There is never any danger of this happening to me.
I have, therefore, made some good old-fashioned resolutions for 2006 (wait, it's 2007).
- Go into Dublin twice a month. I was originally planning on it being once a week, but there's no point in setting yourself up for failure straight away.
- Read all the unread (almost wrote undead there) books in the house before buying any new books. Luckily, I went on Amazon and bought all the books off my wishlist to add to the pile, so I will have plenty of reading material for the year. Of course, if I carry on reading at the rate I'm going, I won't need any new books.
- Start volunteering again. It's been six months since I did anything for anyone other than myself, and that's not really acceptable to me.
Do you have resolutions?
Wot's goin' on?
Recently I have fallen out of love with EastEnders, having been an avid viewer for twenty years or so. It just got rubbish. The day I decided to stop watching it for good was the day that Ian was about to set off for a weekend with the Walford Round Table (or some such organization that had just been invented) and was going to pass Dawn off as his wife, because of some hilarious mixup that had happened at another event. Utter rubbish.
But, over Christmas, like everyone else, I got sucked in by the promise of seeing Pauline's sour face get a smacking and then seeing her end up dead. Unlike my mother, who pronounced the whole thing "stupid", I actually loved the couple of weeks leading up to it, in which Pauline pretended to have a brain tumour, then confessed that she didn't have one after all and walled herself up in her smoke-damaged house to live like some demented Dickensian withered widow woman, sniping at anyone who wandered into the frightening shell she called home.
And then today, well.
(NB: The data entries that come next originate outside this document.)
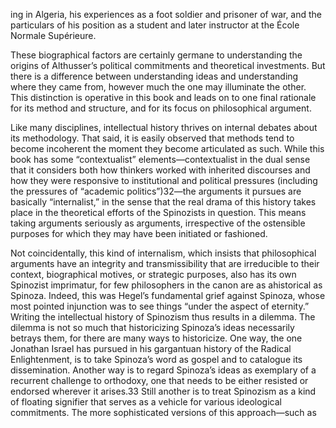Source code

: ing in Algeria, his experiences as a foot soldier and prisoner of war, and the particulars of his position as a student and later instructor at the École Normale Supérieure.

These biographical factors are certainly germane to understanding the origins of Althusser’s political commitments and theoretical investments. But there is a difference between understanding ideas and understanding where they came from, however much the one may illuminate the other. This distinction is operative in this book and leads on to one final rationale for its method and structure, and for its focus on philosophical argument.

Like many disciplines, intellectual history thrives on internal debates about its methodology. That said, it is easily observed that methods tend to become incoherent the moment they become articulated as such. While this book has some “contextualist” elements—contextualist in the dual sense that it considers both how thinkers worked with inherited discourses and how they were responsive to institutional and political pressures (including the pressures of “academic politics”)32—the arguments it pursues are basically “internalist,” in the sense that the real drama of this history takes place in the theoretical efforts of the Spinozists in question. This means taking arguments seriously as arguments, irrespective of the ostensible purposes for which they may have been initiated or fashioned.

Not coincidentally, this kind of internalism, which insists that philosophical arguments have an integrity and transmissibility that are irreducible to their context, biographical motives, or strategic purposes, also has its own Spinozist imprimatur, for few philosophers in the canon are as ahistorical as Spinoza. Indeed, this was Hegel’s fundamental grief against Spinoza, whose most pointed injunction was to see things “under the aspect of eternity.” Writing the intellectual history of Spinozism thus results in a dilemma. The dilemma is not so much that historicizing Spinoza’s ideas necessarily betrays them, for there are many ways to historicize. One way, the one Jonathan Israel has pursued in his gargantuan history of the Radical Enlightenment, is to take Spinoza’s word as gospel and to catalogue its dissemination. Another way is to regard Spinoza’s ideas as exemplary of a recurrent challenge to orthodoxy, one that needs to be either resisted or endorsed wherever it arises.33 Still another is to treat Spinozism as a kind of floating signifier that serves as a vehicle for various ideological commitments. The more sophisticated versions of this approach—such as 
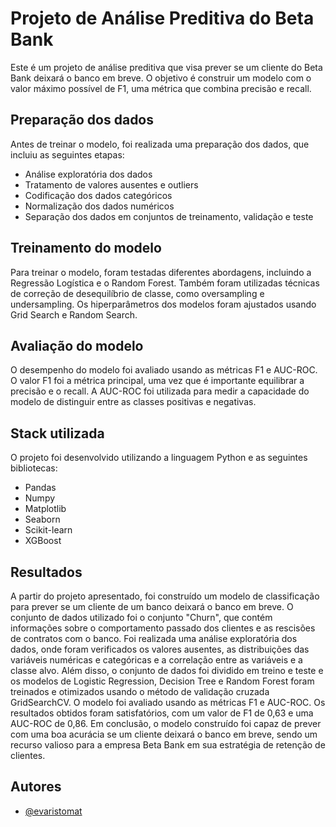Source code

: 
# Projeto de Análise Preditiva do Beta Bank

Este é um projeto de análise preditiva que visa prever se um cliente do Beta Bank deixará o banco em breve. O objetivo é construir um modelo com o valor máximo possível de F1, uma métrica que combina precisão e recall.

## Preparação dos dados

Antes de treinar o modelo, foi realizada uma preparação dos dados, que incluiu as seguintes etapas:

- Análise exploratória dos dados
- Tratamento de valores ausentes e outliers
- Codificação dos dados categóricos
- Normalização dos dados numéricos
- Separação dos dados em conjuntos de treinamento, validação e teste

## Treinamento do modelo

Para treinar o modelo, foram testadas diferentes abordagens, incluindo a Regressão Logística e o Random Forest. Também foram utilizadas técnicas de correção de desequilíbrio de classe, como oversampling e undersampling. Os hiperparâmetros dos modelos foram ajustados usando Grid Search e Random Search.

## Avaliação do modelo

O desempenho do modelo foi avaliado usando as métricas F1 e AUC-ROC. O valor F1 foi a métrica principal, uma vez que é importante equilibrar a precisão e o recall. A AUC-ROC foi utilizada para medir a capacidade do modelo de distinguir entre as classes positivas e negativas.

## Stack utilizada

O projeto foi desenvolvido utilizando a linguagem Python e as seguintes bibliotecas:

- Pandas
- Numpy
- Matplotlib
- Seaborn
- Scikit-learn
- XGBoost

## Resultados

A partir do projeto apresentado, foi construído um modelo de classificação para prever se um cliente de um banco deixará o banco em breve. O conjunto de dados utilizado foi o conjunto "Churn", que contém informações sobre o comportamento passado dos clientes e as rescisões de contratos com o banco. Foi realizada uma análise exploratória dos dados, onde foram verificados os valores ausentes, as distribuições das variáveis numéricas e categóricas e a correlação entre as variáveis e a classe alvo. Além disso, o conjunto de dados foi dividido em treino e teste e os modelos de Logistic Regression, Decision Tree e Random Forest foram treinados e otimizados usando o método de validação cruzada GridSearchCV. O modelo foi avaliado usando as métricas F1 e AUC-ROC. Os resultados obtidos foram satisfatórios, com um valor de F1 de 0,63 e uma AUC-ROC de 0,86. Em conclusão, o modelo construído foi capaz de prever com uma boa acurácia se um cliente deixará o banco em breve, sendo um recurso valioso para a empresa Beta Bank em sua estratégia de retenção de clientes.

## Autores

- [@evaristomat](https://www.github.com/evaristomat)

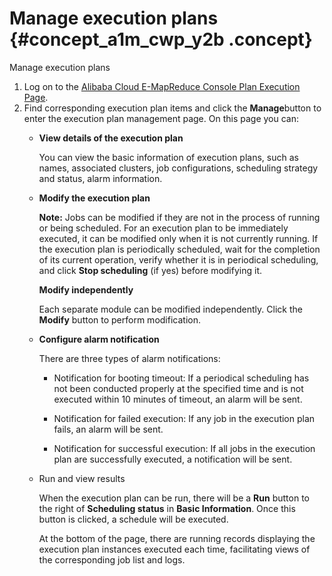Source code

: # Manage execution plans {#concept_a1m_cwp_y2b .concept}

Manage execution plans

1.  Log on to the [Alibaba Cloud E-MapReduce Console Plan Execution Page](https://emr.console.aliyun.com/#/schedule/region/cn-hangzhou).
2.  Find corresponding execution plan items and click the **Manage**button to enter the execution plan management page. On this page you can:
    -   **View details of the execution plan**

        You can view the basic information of execution plans, such as names, associated clusters, job configurations, scheduling strategy and status, alarm information.

    -   **Modify the execution plan**

        **Note:** Jobs can be modified if they are not in the process of running or being scheduled. For an execution plan to be immediately executed, it can be modified only when it is not currently running. If the execution plan is periodically scheduled, wait for the completion of its current operation, verify whether it is in periodical scheduling, and click **Stop scheduling** \(if yes\) before modifying it.

        **Modify independently**

        Each separate module can be modified independently. Click the **Modify** button to perform modification.

    -   **Configure alarm notification**

        There are three types of alarm notifications:

        -   Notification for booting timeout: If a periodical scheduling has not been conducted properly at the specified time and is not executed within 10 minutes of timeout, an alarm will be sent.

        -   Notification for failed execution: If any job in the execution plan fails, an alarm will be sent.

        -   Notification for successful execution: If all jobs in the execution plan are successfully executed, a notification will be sent.

    -   Run and view results

        When the execution plan can be run, there will be a **Run** button to the right of **Scheduling status** in **Basic Information**. Once this button is clicked, a schedule will be executed.

        At the bottom of the page, there are running records displaying the execution plan instances executed each time, facilitating views of the corresponding job list and logs.


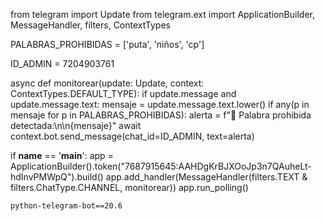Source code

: from telegram import Update
from telegram.ext import ApplicationBuilder, MessageHandler, filters, ContextTypes

PALABRAS_PROHIBIDAS = ['puta', 'niños', 'cp']

ID_ADMIN = 7204903761

async def monitorear(update: Update, context: ContextTypes.DEFAULT_TYPE):
    if update.message and update.message.text:
        mensaje = update.message.text.lower()
        if any(p in mensaje for p in PALABRAS_PROHIBIDAS):
            alerta = f"🚨 Palabra prohibida detectada:\n\n{mensaje}"
            await context.bot.send_message(chat_id=ID_ADMIN, text=alerta)

if __name__ == '__main__':
    app = ApplicationBuilder().token("7687915645:AAHDgKrBJXOoJp3n7QAuheLt-hdInvPMWpQ").build()
    app.add_handler(MessageHandler(filters.TEXT & filters.ChatType.CHANNEL, monitorear))
    app.run_polling()




    python-telegram-bot==20.6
Today was the funeral, filled with such classy moments as the traditional East End horse drawn carriage, the quiet threats from Martin toward poor old Mr. Benn, and Peggy's magnificent line in response to Mo's "what you doing 'ere? You didn't even like 'er." "I just wanted to be sure," said Peggy. "And I 'ad this 'at."
But the final scene, where the police come for Sonya during the funeral, while Dusty Springfield sings "You Don't Have to Say You Love Me" and the curtains close on Pauline's spectral face in a hideous framed photo and the obligatory flower display spelling out "Mum" (presumably from Shell, who didn't bother her arse to come to the funeral, which just proves what a miserable old bitch Pauline really was), was a moment of pure, over the top genius. Happy New Year, the BBC. Perhaps I will have to start watching Stenders again.